:: Task prompt ::
Omit all pictures and give the records below again exactly as written.
··· Records supplied
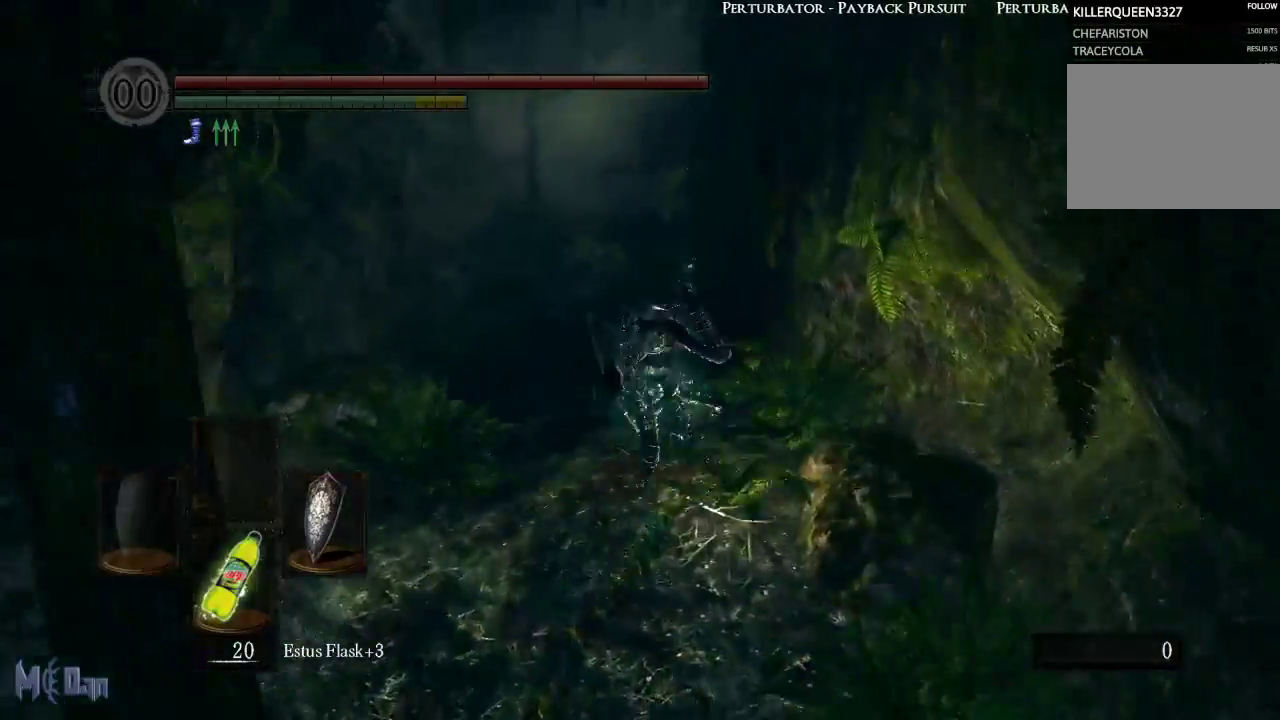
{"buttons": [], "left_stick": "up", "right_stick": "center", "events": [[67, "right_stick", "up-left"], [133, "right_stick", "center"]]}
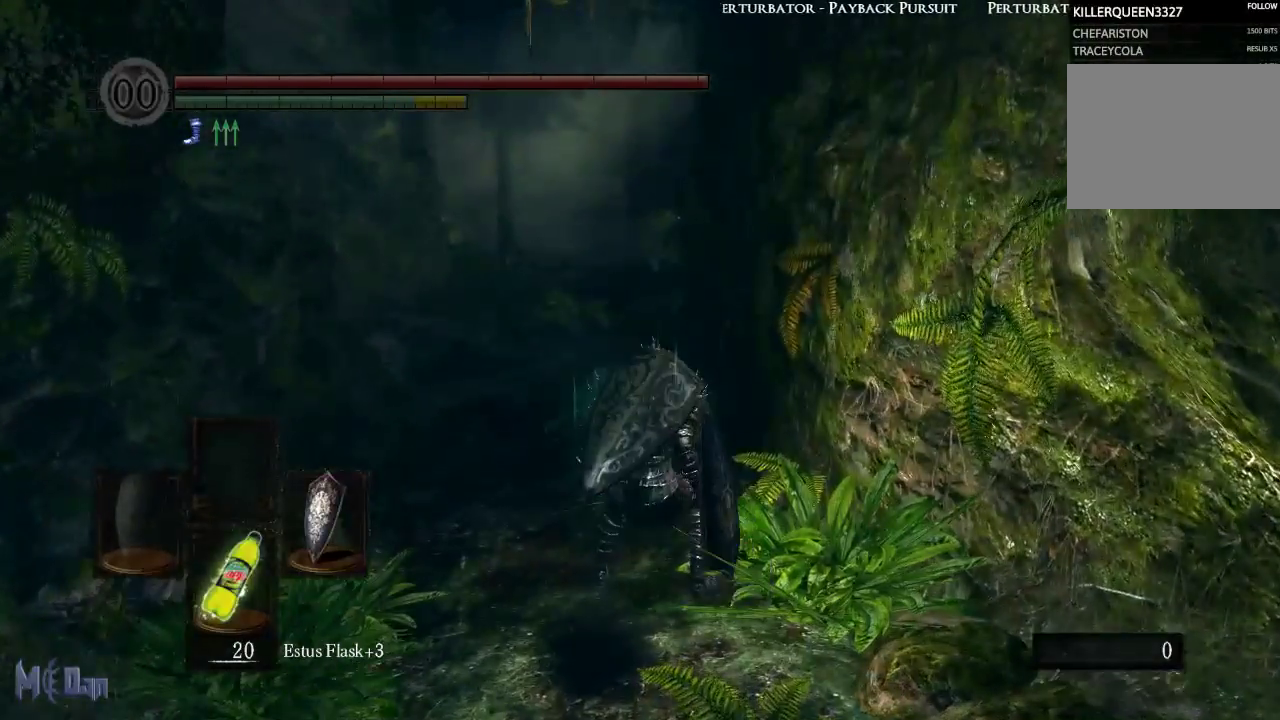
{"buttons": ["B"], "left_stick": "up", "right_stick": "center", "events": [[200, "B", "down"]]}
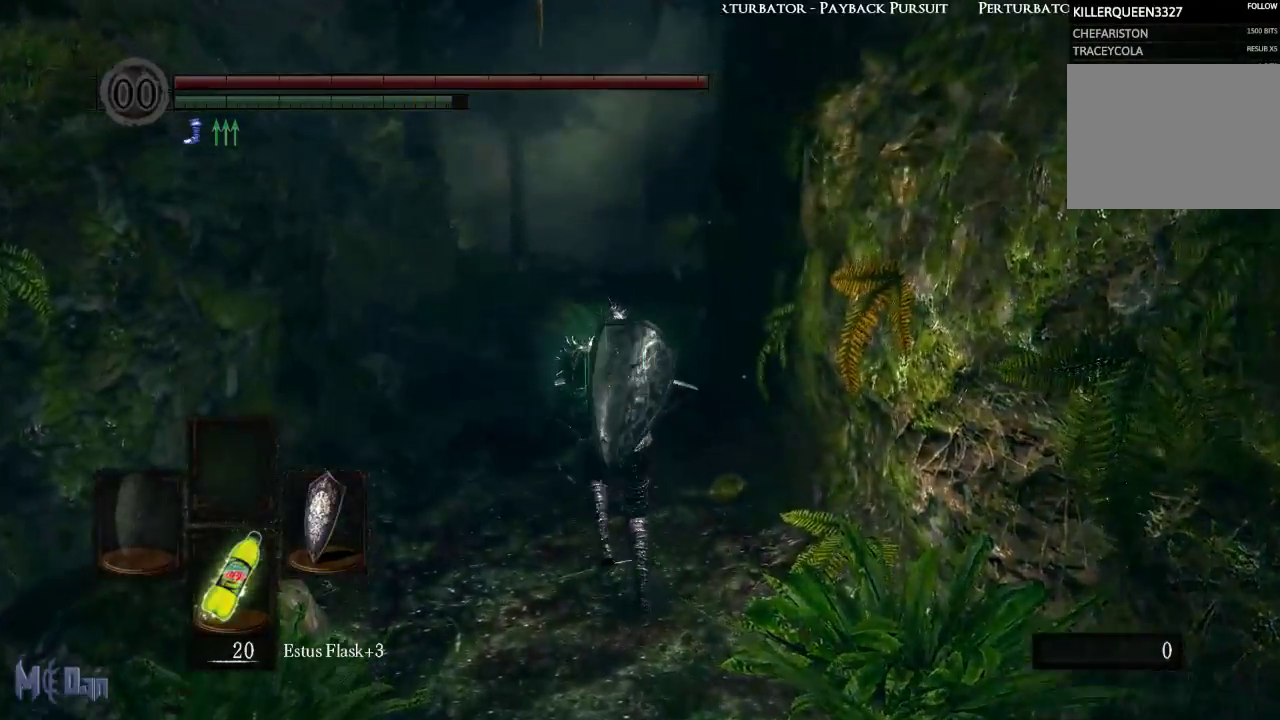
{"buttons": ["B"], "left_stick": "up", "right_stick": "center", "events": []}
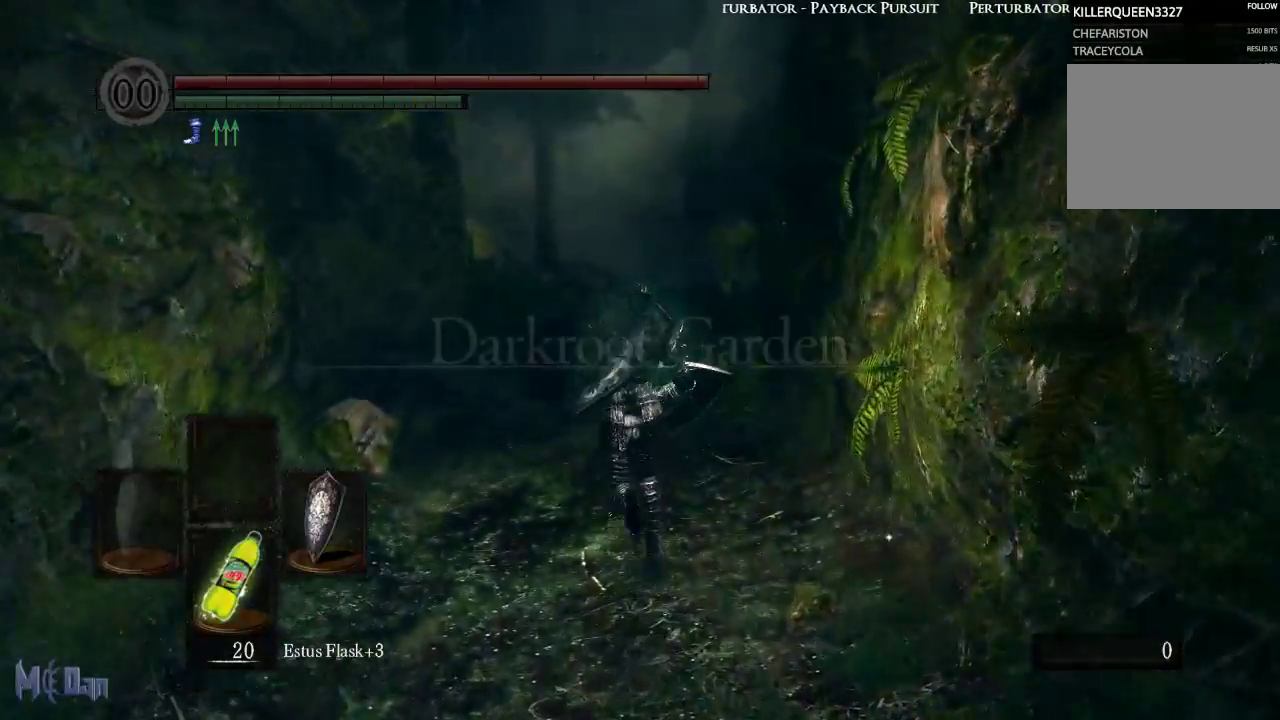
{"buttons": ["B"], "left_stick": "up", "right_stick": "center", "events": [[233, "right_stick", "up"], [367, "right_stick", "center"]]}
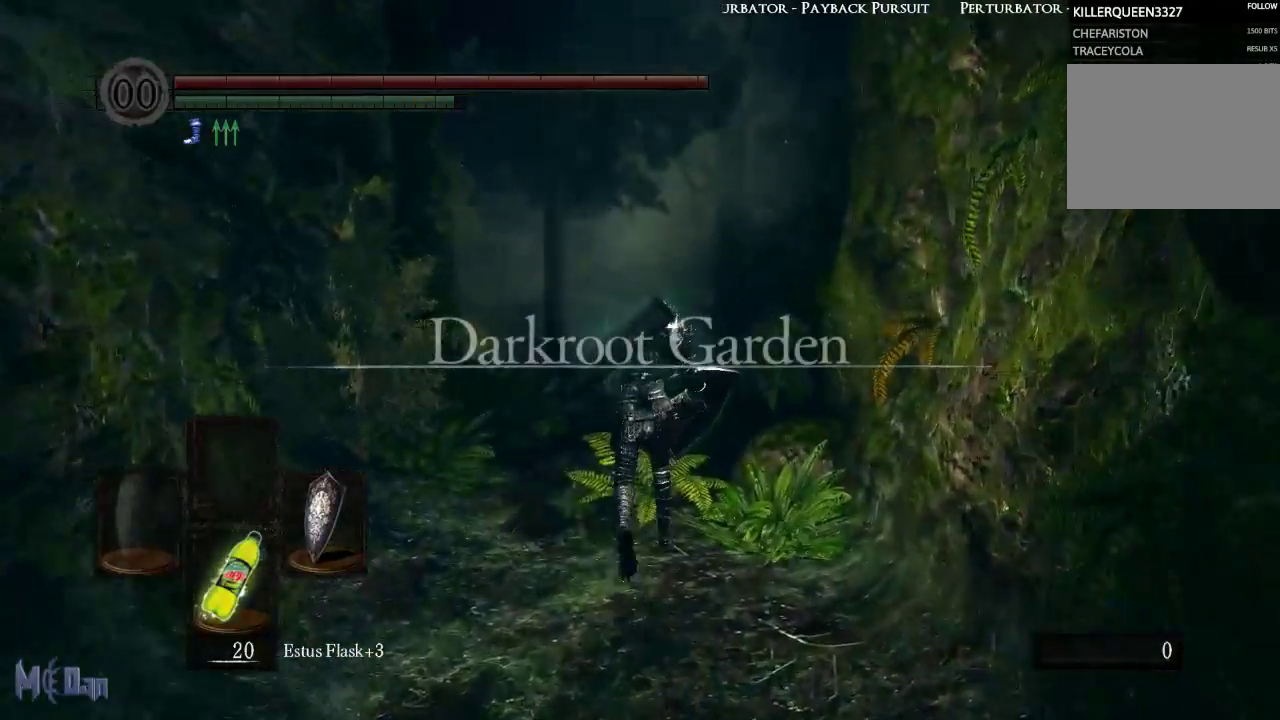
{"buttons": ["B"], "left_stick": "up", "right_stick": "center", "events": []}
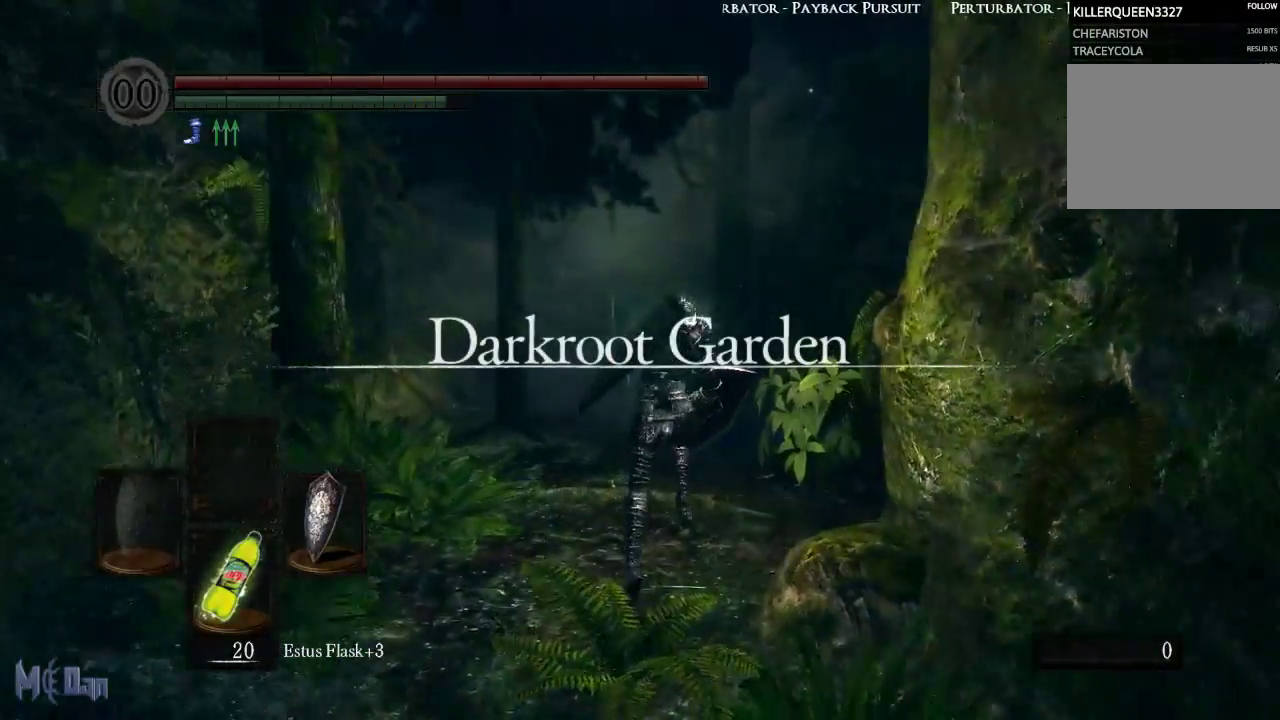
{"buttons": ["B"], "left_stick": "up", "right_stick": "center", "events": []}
······
:: Result for this task ::
{"buttons": [], "left_stick": "up", "right_stick": "center", "events": [[67, "right_stick", "up-left"], [133, "right_stick", "center"]]}
{"buttons": ["B"], "left_stick": "up", "right_stick": "center", "events": [[200, "B", "down"]]}
{"buttons": ["B"], "left_stick": "up", "right_stick": "center", "events": []}
{"buttons": ["B"], "left_stick": "up", "right_stick": "center", "events": [[233, "right_stick", "up"], [367, "right_stick", "center"]]}
{"buttons": ["B"], "left_stick": "up", "right_stick": "center", "events": []}
{"buttons": ["B"], "left_stick": "up", "right_stick": "center", "events": []}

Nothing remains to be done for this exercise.